The relentless difficulty curve meant that travelling to objectives became slower because of the increased number of enemies that spawned. In the end it felt like a cheap way to pad the play time instead of adding more varied quests. It’s frustrating as the devs demonstrate they are capable of more interesting interactions during one particular mission (which requires knowledge of modern astronomy to complete.) Instead, we’re reduced to missions which require chance rolls dependent on non-combat skills being selected or more all-out brawls.

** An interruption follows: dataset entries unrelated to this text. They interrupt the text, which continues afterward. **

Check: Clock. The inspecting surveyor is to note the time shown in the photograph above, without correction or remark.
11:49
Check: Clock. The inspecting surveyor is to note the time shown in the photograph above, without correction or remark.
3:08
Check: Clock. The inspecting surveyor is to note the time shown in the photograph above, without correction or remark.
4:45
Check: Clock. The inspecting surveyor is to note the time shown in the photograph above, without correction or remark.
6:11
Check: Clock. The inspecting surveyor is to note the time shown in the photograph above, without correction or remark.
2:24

I could honestly go on for many paragraphs with my gripes with this game – such as temperamental interaction mechanics, NPCs blocking my path on a number of occasions, climbing feeling unnecessarily slow – but what’s perhaps the most damning thing is that there is no real redeemable aspect about The Technomancer. In comparison, Alpha Protocol suffered from a horrible first mission and awful combat, but was redeemed by its later missions and divergent storyline. Another example is Mass Effect, which had clunky combat and those Mako sections, but it was saved by an excellent & well paced story filled with fantastic characters.
The most frustrating thing is that I can see the potential here. The combat could have been a highly mobile and tactical affair, but is ruined by poor balance. The story could have been intriguing had it used some subtlety and better localisation. The visuals could have been par for the current generation had there been more time for polish. Perhaps had this been released a decade ago I may have been more forgiving, but instead what we’re left with is a 20+ hour-long game I struggled to get through, and only continued with because it’s my job as a reviewer.

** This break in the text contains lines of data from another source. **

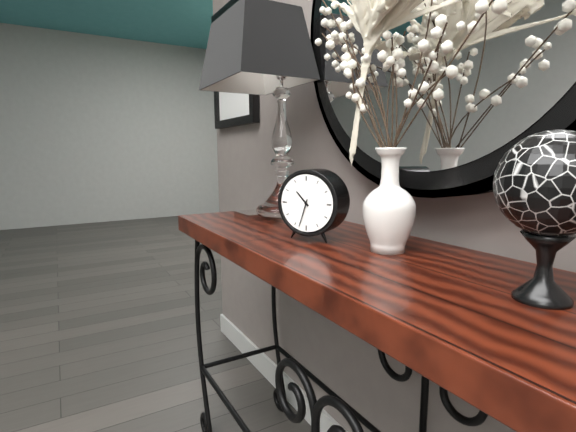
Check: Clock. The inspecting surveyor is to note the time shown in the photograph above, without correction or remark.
10:33
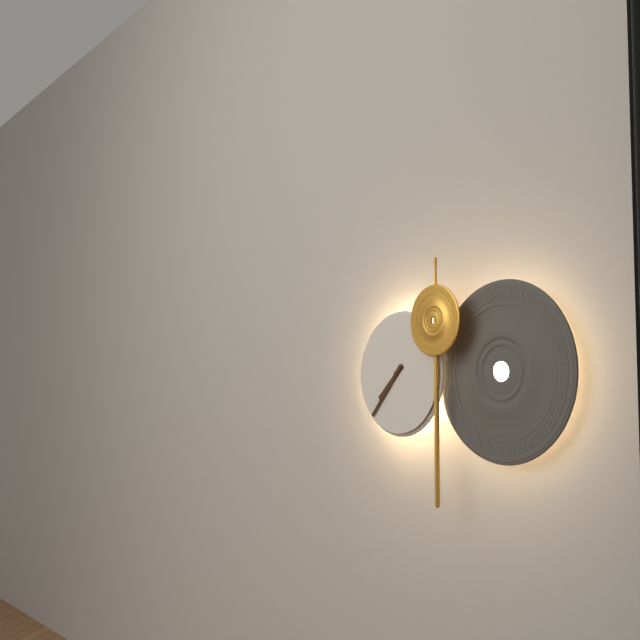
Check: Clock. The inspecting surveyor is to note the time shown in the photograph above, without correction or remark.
7:37
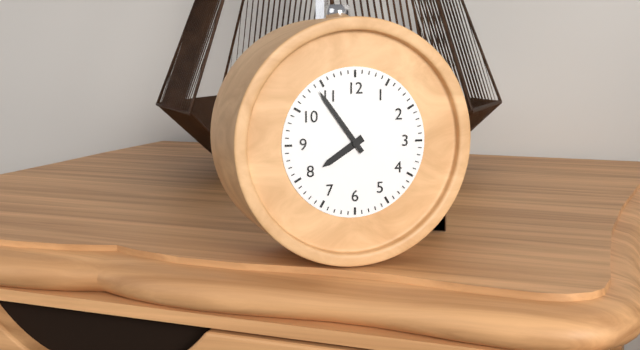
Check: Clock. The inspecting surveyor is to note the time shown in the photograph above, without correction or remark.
7:54
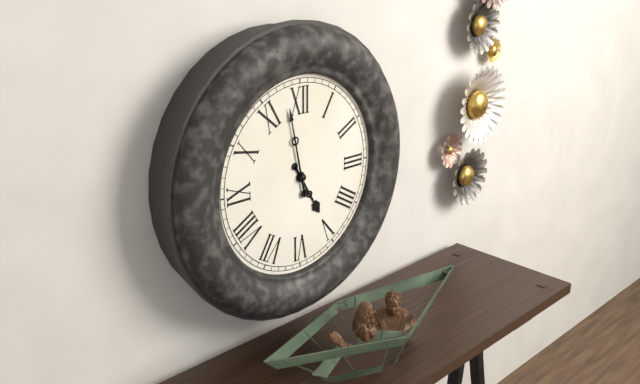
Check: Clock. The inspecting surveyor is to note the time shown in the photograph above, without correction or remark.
4:58
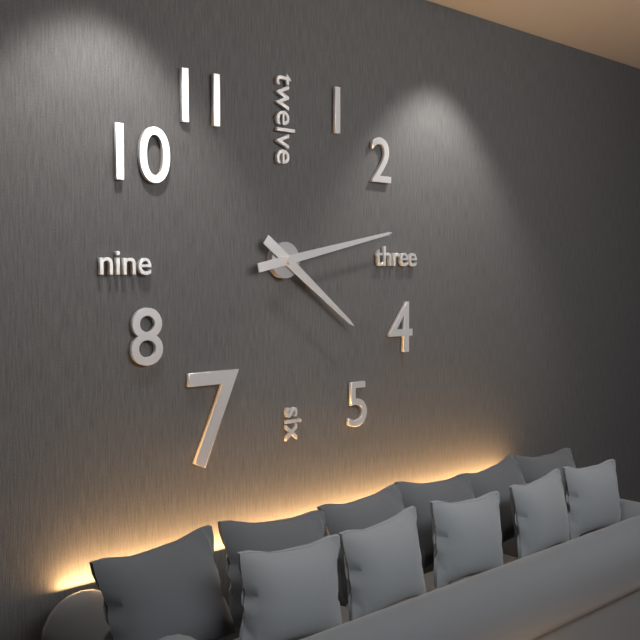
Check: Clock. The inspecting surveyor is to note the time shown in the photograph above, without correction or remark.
4:13
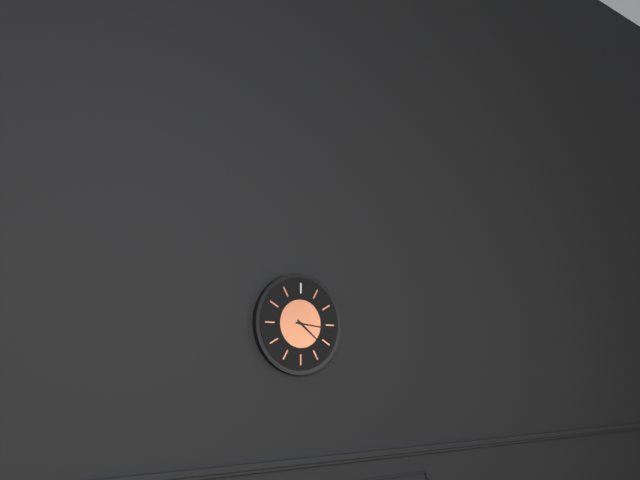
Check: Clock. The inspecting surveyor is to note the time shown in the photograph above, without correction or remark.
4:16
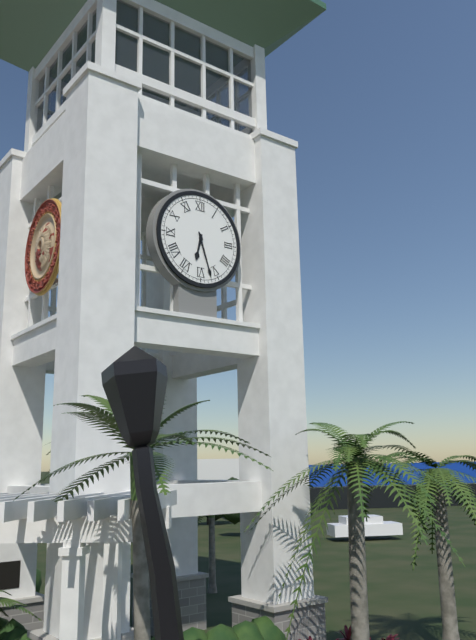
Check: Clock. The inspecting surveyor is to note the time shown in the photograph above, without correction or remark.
6:27
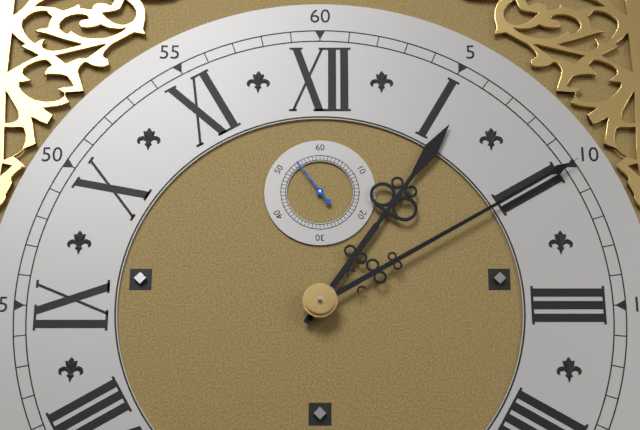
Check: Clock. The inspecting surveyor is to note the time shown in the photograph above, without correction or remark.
1:10:54
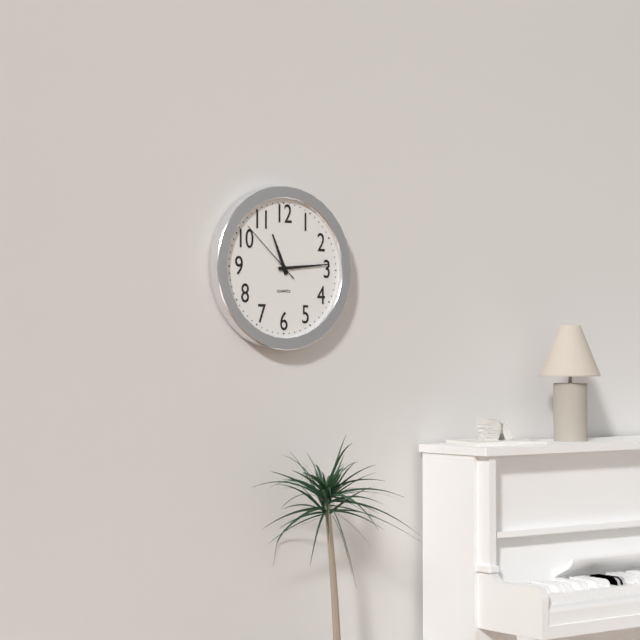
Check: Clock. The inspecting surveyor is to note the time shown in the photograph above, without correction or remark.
11:14:52
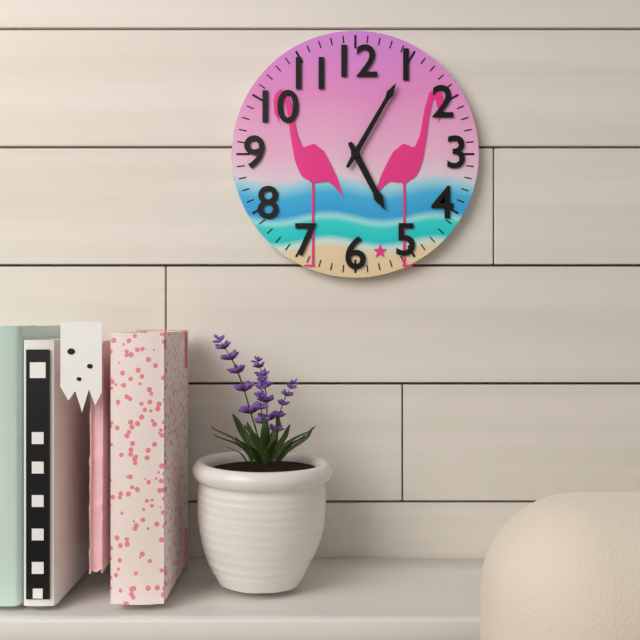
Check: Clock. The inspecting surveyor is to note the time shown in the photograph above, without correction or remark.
5:05
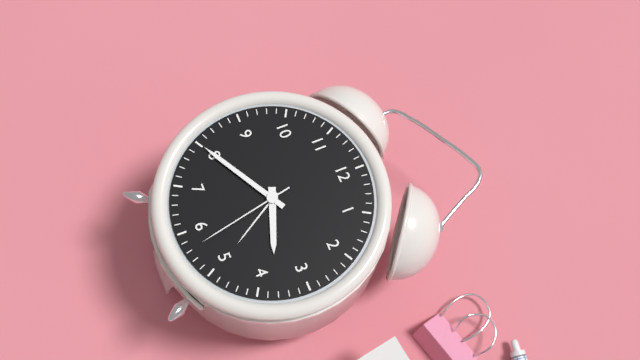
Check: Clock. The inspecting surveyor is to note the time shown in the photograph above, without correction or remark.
3:40:28
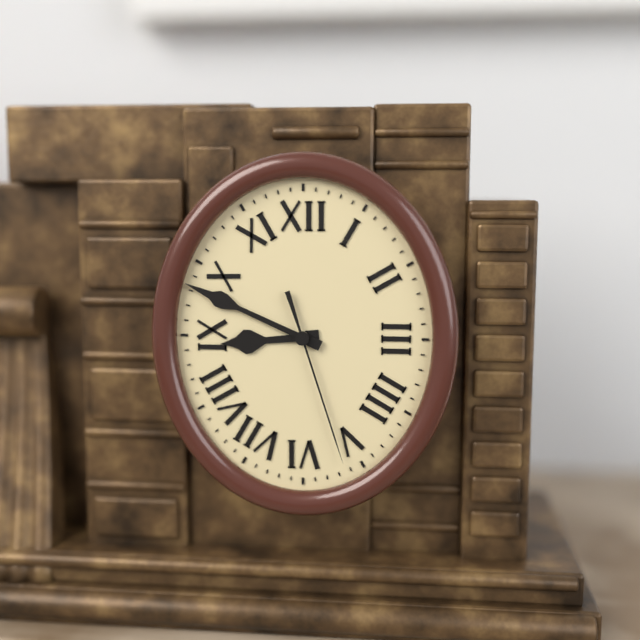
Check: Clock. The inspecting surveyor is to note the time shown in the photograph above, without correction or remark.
8:49:27
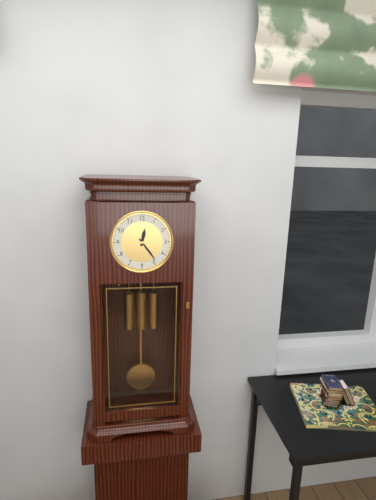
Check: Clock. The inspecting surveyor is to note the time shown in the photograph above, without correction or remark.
12:24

Well, that and I refused to let it beat me, because I’m a stubborn fool.
- 80’s synth soundtrack fits well with every scene.
- Some of the locations, like Noctis, are visually interesting.
- The combat looks great in action…
- … but it’s so unbalance that players will feel underpowered for most of the game.
- Uninspired characters & poor localisation make a predictable storyline even worse.
- A lack of polish in multiple areas makes it feel dated compared to other modern RPGs.
[one_half_last]The Short Version:
Fans of Mars: War Logs might enjoy exploring more of Spider’s dystopian Mars, but I honestly couldn’t recommend The Technomancer to newcomers looking for a sci-fi RPG. Its poor combat balance, dated animations, and predictable storyline result in a game that really could have been so much more, but ends up being uninspiring.